• _WHAT YOU ARE ASKED TO DO_: Since the pictures are not wanted, copy only the text of every record exactly.

:::

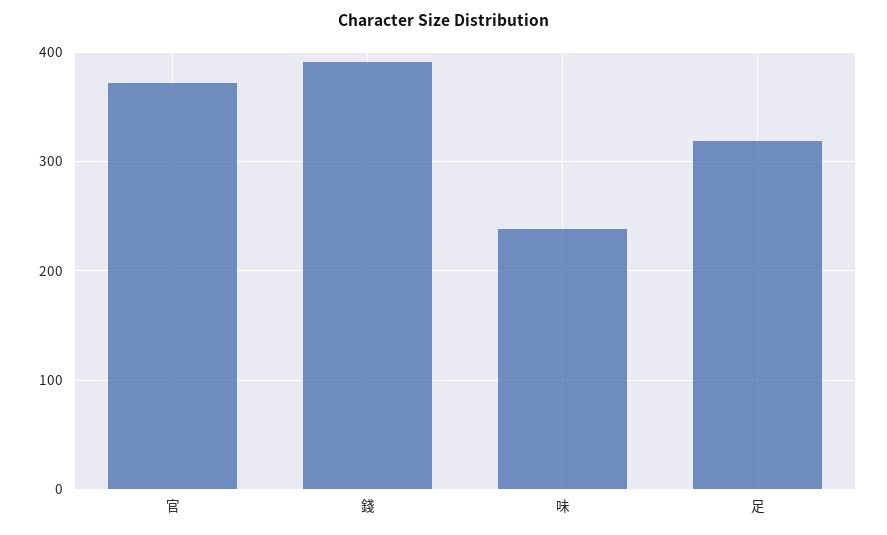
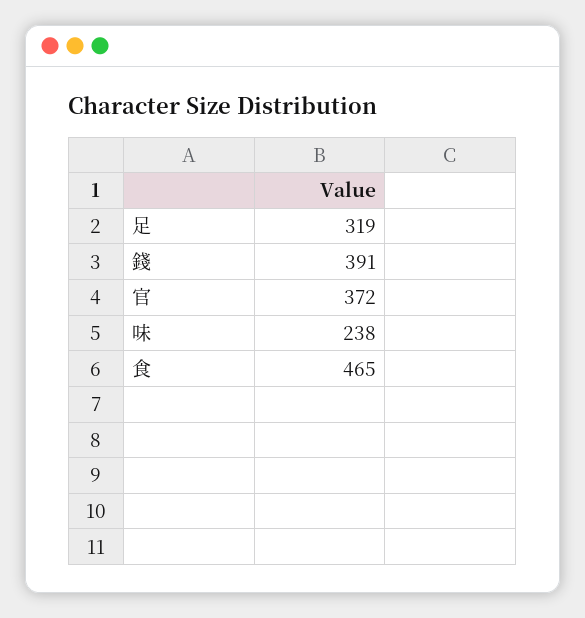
  {
    "官": 372,
    "錢": 391,
    "味": 238,
-   "足": 319
+   "足": 319,
+   "食": 465
  }

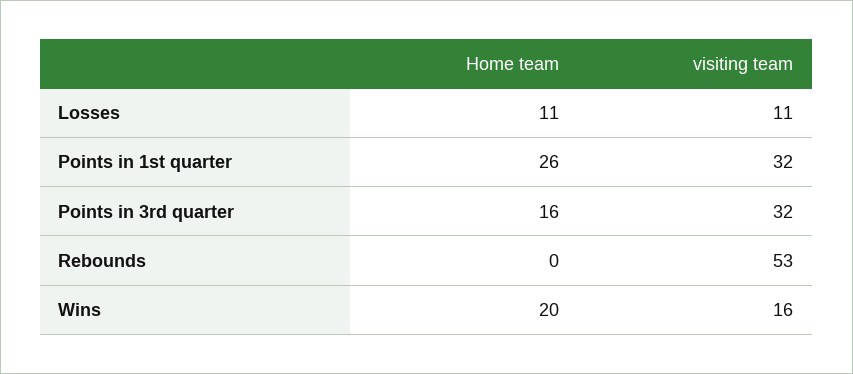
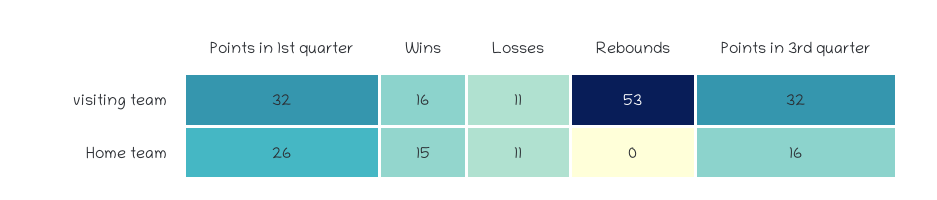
  {
    "Home team": {
      "Losses": 11,
      "Points in 1st quarter": 26,
      "Points in 3rd quarter": 16,
      "Rebounds": 0,
-     "Wins": 20
+     "Wins": 15
    },
    "visiting team": {
      "Losses": 11,
      "Points in 1st quarter": 32,
      "Points in 3rd quarter": 32,
      "Rebounds": 53,
      "Wins": 16
    }
  }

:::

• _EXERCISE SOLUTION_:
  {
    "官": 372,
    "錢": 391,
    "味": 238,
-   "足": 319
+   "足": 319,
+   "食": 465
  }

  {
    "Home team": {
      "Losses": 11,
      "Points in 1st quarter": 26,
      "Points in 3rd quarter": 16,
      "Rebounds": 0,
-     "Wins": 20
+     "Wins": 15
    },
    "visiting team": {
      "Losses": 11,
      "Points in 1st quarter": 32,
      "Points in 3rd quarter": 32,
      "Rebounds": 53,
      "Wins": 16
    }
  }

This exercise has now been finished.